Data excerpts:
----

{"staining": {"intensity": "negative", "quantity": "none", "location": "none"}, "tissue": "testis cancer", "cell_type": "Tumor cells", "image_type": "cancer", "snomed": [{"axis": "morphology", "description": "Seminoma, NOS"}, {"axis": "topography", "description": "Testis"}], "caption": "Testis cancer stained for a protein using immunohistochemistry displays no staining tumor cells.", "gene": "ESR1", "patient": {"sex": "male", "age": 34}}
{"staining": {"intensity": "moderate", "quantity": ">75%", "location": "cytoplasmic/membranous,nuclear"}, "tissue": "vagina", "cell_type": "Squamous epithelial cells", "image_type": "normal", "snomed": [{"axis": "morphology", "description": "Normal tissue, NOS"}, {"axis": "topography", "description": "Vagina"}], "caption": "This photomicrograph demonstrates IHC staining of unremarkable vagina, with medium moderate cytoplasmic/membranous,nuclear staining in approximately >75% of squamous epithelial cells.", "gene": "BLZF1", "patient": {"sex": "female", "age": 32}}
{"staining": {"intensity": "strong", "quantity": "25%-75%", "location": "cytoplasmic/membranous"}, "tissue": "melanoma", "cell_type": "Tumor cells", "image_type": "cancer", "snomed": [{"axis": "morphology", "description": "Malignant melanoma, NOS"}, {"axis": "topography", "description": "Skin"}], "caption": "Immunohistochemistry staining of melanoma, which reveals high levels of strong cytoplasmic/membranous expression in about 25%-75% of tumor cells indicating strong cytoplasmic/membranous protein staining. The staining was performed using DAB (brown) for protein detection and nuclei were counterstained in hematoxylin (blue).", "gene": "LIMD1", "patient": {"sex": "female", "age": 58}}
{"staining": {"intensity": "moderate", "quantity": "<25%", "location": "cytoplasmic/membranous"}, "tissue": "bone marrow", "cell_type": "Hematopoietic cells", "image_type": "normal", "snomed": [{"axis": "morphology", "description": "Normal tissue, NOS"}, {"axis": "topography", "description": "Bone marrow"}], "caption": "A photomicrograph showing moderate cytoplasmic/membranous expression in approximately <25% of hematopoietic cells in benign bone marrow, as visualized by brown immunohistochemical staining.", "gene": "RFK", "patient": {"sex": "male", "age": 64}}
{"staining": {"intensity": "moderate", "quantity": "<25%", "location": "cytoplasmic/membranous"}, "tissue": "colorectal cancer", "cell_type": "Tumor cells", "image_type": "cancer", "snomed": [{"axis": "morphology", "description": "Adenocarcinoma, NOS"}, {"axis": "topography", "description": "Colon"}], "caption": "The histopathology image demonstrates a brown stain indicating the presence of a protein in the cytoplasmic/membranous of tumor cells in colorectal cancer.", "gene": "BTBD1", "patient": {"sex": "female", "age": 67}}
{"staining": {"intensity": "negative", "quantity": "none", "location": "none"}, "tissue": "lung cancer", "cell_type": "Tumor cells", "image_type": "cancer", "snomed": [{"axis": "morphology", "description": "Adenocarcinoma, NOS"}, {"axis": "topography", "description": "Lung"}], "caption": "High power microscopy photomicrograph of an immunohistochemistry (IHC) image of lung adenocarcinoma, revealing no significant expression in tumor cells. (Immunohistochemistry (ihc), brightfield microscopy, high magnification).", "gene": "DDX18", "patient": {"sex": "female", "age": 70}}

----

## WHAT YOU WILL DO
Give back every line of the data above exactly as written.

## RESPONSE
{"staining": {"intensity": "negative", "quantity": "none", "location": "none"}, "tissue": "testis cancer", "cell_type": "Tumor cells", "image_type": "cancer", "snomed": [{"axis": "morphology", "description": "Seminoma, NOS"}, {"axis": "topography", "description": "Testis"}], "caption": "Testis cancer stained for a protein using immunohistochemistry displays no staining tumor cells.", "gene": "ESR1", "patient": {"sex": "male", "age": 34}}
{"staining": {"intensity": "moderate", "quantity": ">75%", "location": "cytoplasmic/membranous,nuclear"}, "tissue": "vagina", "cell_type": "Squamous epithelial cells", "image_type": "normal", "snomed": [{"axis": "morphology", "description": "Normal tissue, NOS"}, {"axis": "topography", "description": "Vagina"}], "caption": "This photomicrograph demonstrates IHC staining of unremarkable vagina, with medium moderate cytoplasmic/membranous,nuclear staining in approximately >75% of squamous epithelial cells.", "gene": "BLZF1", "patient": {"sex": "female", "age": 32}}
{"staining": {"intensity": "strong", "quantity": "25%-75%", "location": "cytoplasmic/membranous"}, "tissue": "melanoma", "cell_type": "Tumor cells", "image_type": "cancer", "snomed": [{"axis": "morphology", "description": "Malignant melanoma, NOS"}, {"axis": "topography", "description": "Skin"}], "caption": "Immunohistochemistry staining of melanoma, which reveals high levels of strong cytoplasmic/membranous expression in about 25%-75% of tumor cells indicating strong cytoplasmic/membranous protein staining. The staining was performed using DAB (brown) for protein detection and nuclei were counterstained in hematoxylin (blue).", "gene": "LIMD1", "patient": {"sex": "female", "age": 58}}
{"staining": {"intensity": "moderate", "quantity": "<25%", "location": "cytoplasmic/membranous"}, "tissue": "bone marrow", "cell_type": "Hematopoietic cells", "image_type": "normal", "snomed": [{"axis": "morphology", "description": "Normal tissue, NOS"}, {"axis": "topography", "description": "Bone marrow"}], "caption": "A photomicrograph showing moderate cytoplasmic/membranous expression in approximately <25% of hematopoietic cells in benign bone marrow, as visualized by brown immunohistochemical staining.", "gene": "RFK", "patient": {"sex": "male", "age": 64}}
{"staining": {"intensity": "moderate", "quantity": "<25%", "location": "cytoplasmic/membranous"}, "tissue": "colorectal cancer", "cell_type": "Tumor cells", "image_type": "cancer", "snomed": [{"axis": "morphology", "description": "Adenocarcinoma, NOS"}, {"axis": "topography", "description": "Colon"}], "caption": "The histopathology image demonstrates a brown stain indicating the presence of a protein in the cytoplasmic/membranous of tumor cells in colorectal cancer.", "gene": "BTBD1", "patient": {"sex": "female", "age": 67}}
{"staining": {"intensity": "negative", "quantity": "none", "location": "none"}, "tissue": "lung cancer", "cell_type": "Tumor cells", "image_type": "cancer", "snomed": [{"axis": "morphology", "description": "Adenocarcinoma, NOS"}, {"axis": "topography", "description": "Lung"}], "caption": "High power microscopy photomicrograph of an immunohistochemistry (IHC) image of lung adenocarcinoma, revealing no significant expression in tumor cells. (Immunohistochemistry (ihc), brightfield microscopy, high magnification).", "gene": "DDX18", "patient": {"sex": "female", "age": 70}}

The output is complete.